MPP JOURNAL for the week of January 7, 2021


Oak Ridges Moraine Conservation Act

On December 14, 2001, the government enacted legislation to protect the Oak Ridges Moraine and create a lasting legacy for our children and future generations.

The Oak Ridges Moraine Conservation Act, 2001, allows for the establishment of an ecologically based land use plan that will provide for future protection of 100 per cent of the significant natural and water features on the Oak Ridges moraine. The plan will preserve agricultural land and limit almost all development to approve settlement areas.

We have lots of land in this great province, but in southern Ontario we also have a lot of development pressure. This beautiful section of Ontario, which stretches 160 kilometres from the east, around Cobourg, right across to the Niagara Escarpment in Caledon, has been argued about for more than 20 years. Previous governments have grappled with the issues, and millions of dollars have been spent at the Ontario Municipal Board.

In the spring of 2001, the government announced a six-month moratorium on planning applications on the Oak Ridges Moraine. We established a process to see if we could find a consensus on what should be protected for future generations and where development should take place with certainty. We put together a panel of people representing a range of interests in the Moraine. They came to the table willing to find a solution that would work.

Everyone was fully committed to this process, not just caucus and cabinet, but all the parties with an interest in the moraine, including the agricultural community, the aggregate industry, the developers and the environmental groups.

We built upon information brought forward at the OMB hearings. We also learned from the process that Durham, Peel and York Regions and the nine conservation authorities had undertaken, and the public discussions they had held around the future of the Moraine.

We also learned from the public meetings we had when we released our consultation document last summer. They were well attended, and we learned a lot.

We listened as well to the comments we received on the legislation we introduced on November 1. We heard that there should be public input into the 10-year review. We made that a requirement. We heard concerns about the Minister's ability to revoke the Oak Ridges Moraine Conservation Plan and we clarified that any revocation would be subject to a public process. We heard concerns about the possibility the plan might be weakened as a result of the 10-year review. We already had a provision in the bill that would have prevented any reduction in the area of the land in the natural core and natural linkage areas. We strengthened that to ensure that the 10-year review would not be able to consider removing lands from those designations.

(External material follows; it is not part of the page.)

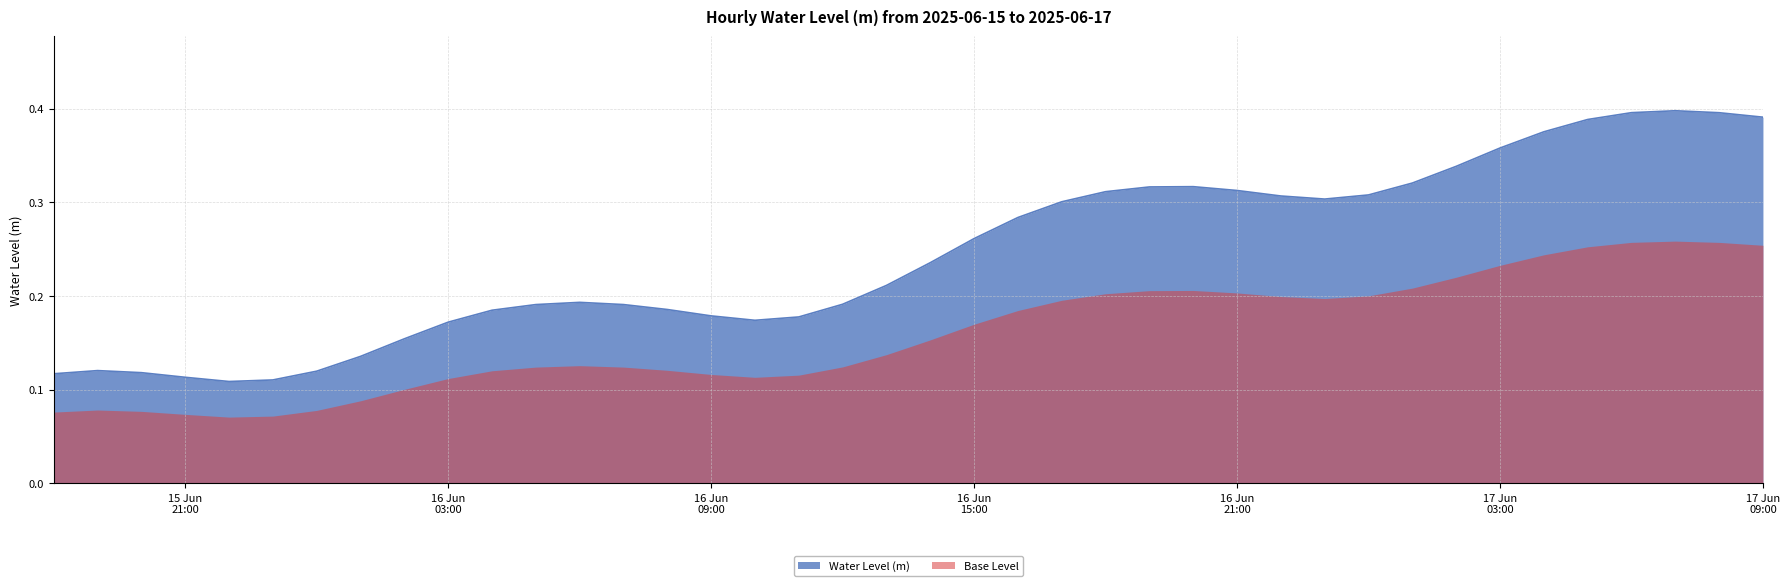

Does the chart have visible grid lines?

Yes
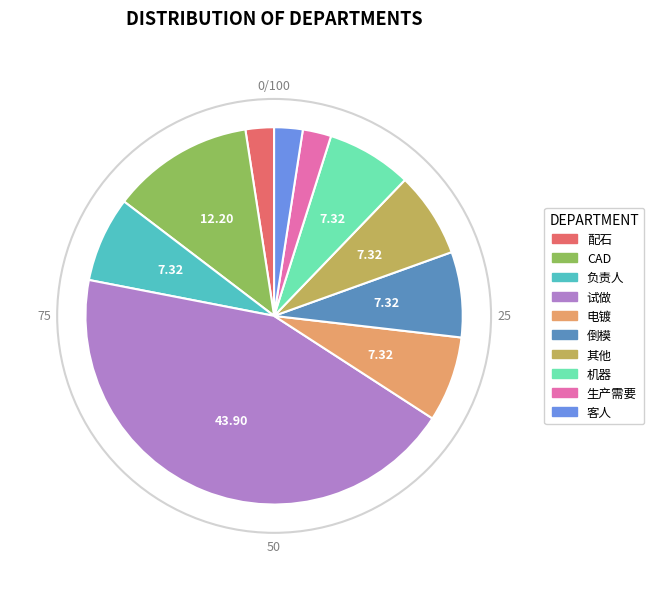

Which slice is the largest?

试做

The result was a bill and a plan that will protect the woodlots, ravines, wetlands, kettle lakes and streams - the things we want to pass on. It will protect core areas, and give certainty around the settlement areas, which represent just eight per cent of the land area of the Moraine. It will create some of the largest urban conservation areas in the world.

To ensure that people can enjoy this treasure, the government will promote the establishment of a trail system, including a continuous east-west trail, from one end of the Moraine to the other, that will be accessible to seniors and people with disabilities.

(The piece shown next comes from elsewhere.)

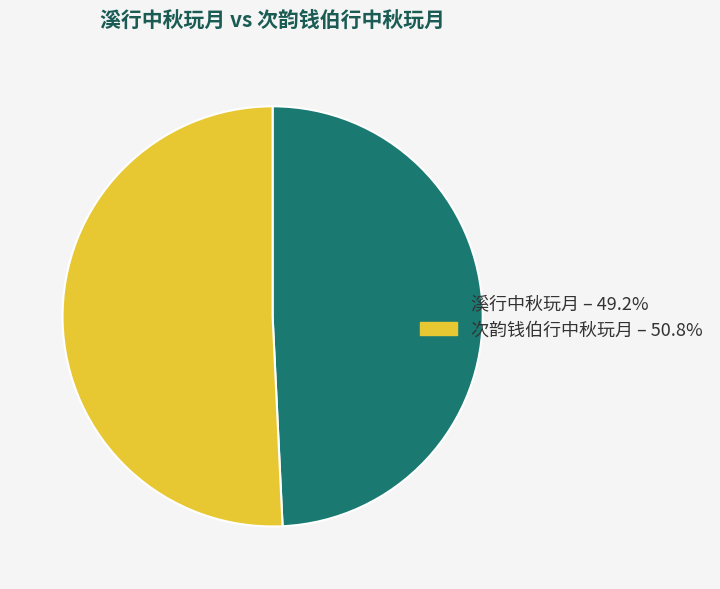

Is there a majority slice in this chart?

Yes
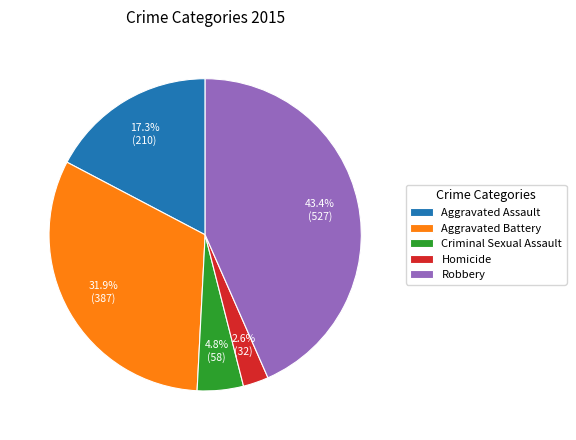

Does Robbery represent more than half of the total?

No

We still have a lot of work to do on bringing municipal official plans into conformity with the Oak Ridges Moraine Conservation Plan, and on municipal watershed plans and water budgets. It will take time to fully implement everything that's envisioned in this plan, but we are committed to making sure this happens, and happen it will.

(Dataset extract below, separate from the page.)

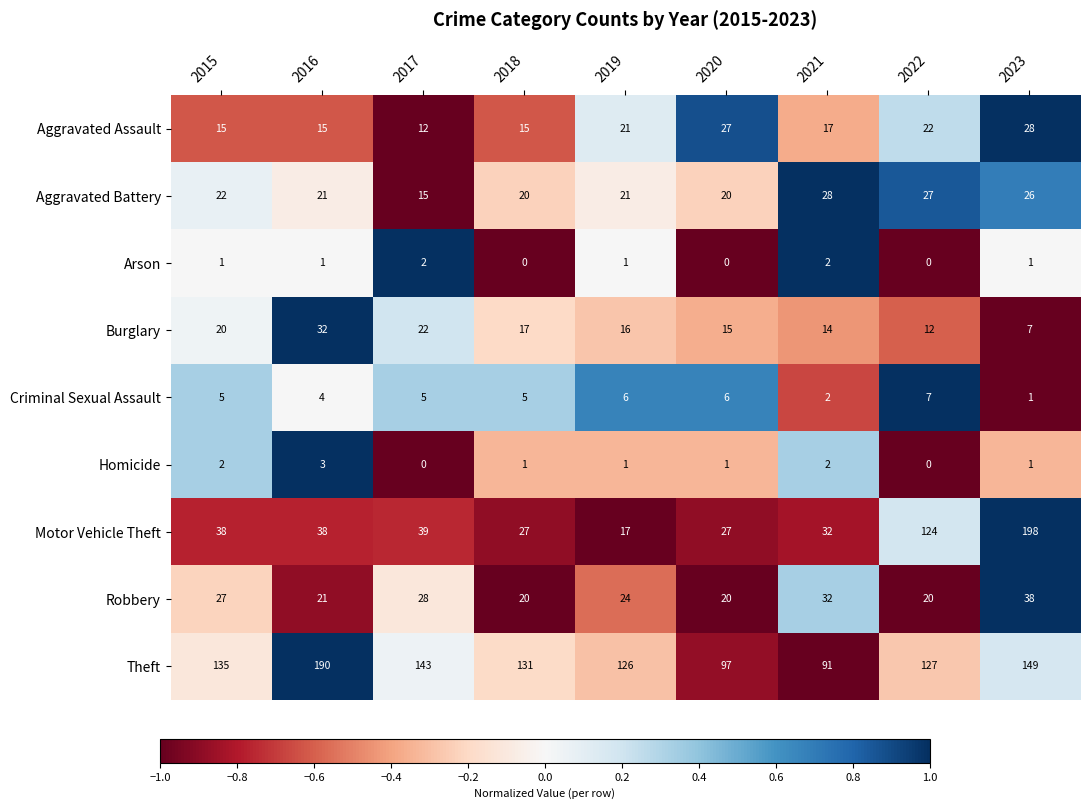

Which series has the widest spread of values?

Motor Vehicle Theft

Helping us achieve this goal will be a foundation, with a mandate to fund activities such as land securement, research, monitoring and public education. We hope that all governments - municipal, federal and provincial - will contribute funds and resources. If everyone works together, we can achieve our goals more quickly.

The true legacy of this bill will really become apparent in the next 50 to 100 years. When Algonquin Park was established in 1895, local people would have wondered why a government would set aside this amount of land that was no different from the adjoining land. Today, 106 years later, we can see the wisdom of protecting that land for future generations.

Environmental protection has been a priority of the Mike Harris government. Ontario's Living Legacy, which resulted in the creation of 378 new parks and protected areas, was a huge accomplishment. The Managed Forest and Conservation Land Tax Incentive Program, which was put in place in 1998, encourage owners of private forests and conservation lands to sustain and manage their properties. A partnership with the Nature Conservancy of Canada, known as Ontario Parks Legacy 2000, which we implemented in 1996, has also helped to complete our system of parks and protected areas.

But Tory governments have always protected the environment. The Niagara Escarpment Commission was established by the Conservative government of the time. It's something that we feel very strongly about as a caucus. Under the leadership of Premier Harris, we've done a lot to make sure that we leave Ontario a little better than we found it and we safeguard the things that should be preserved for future generations.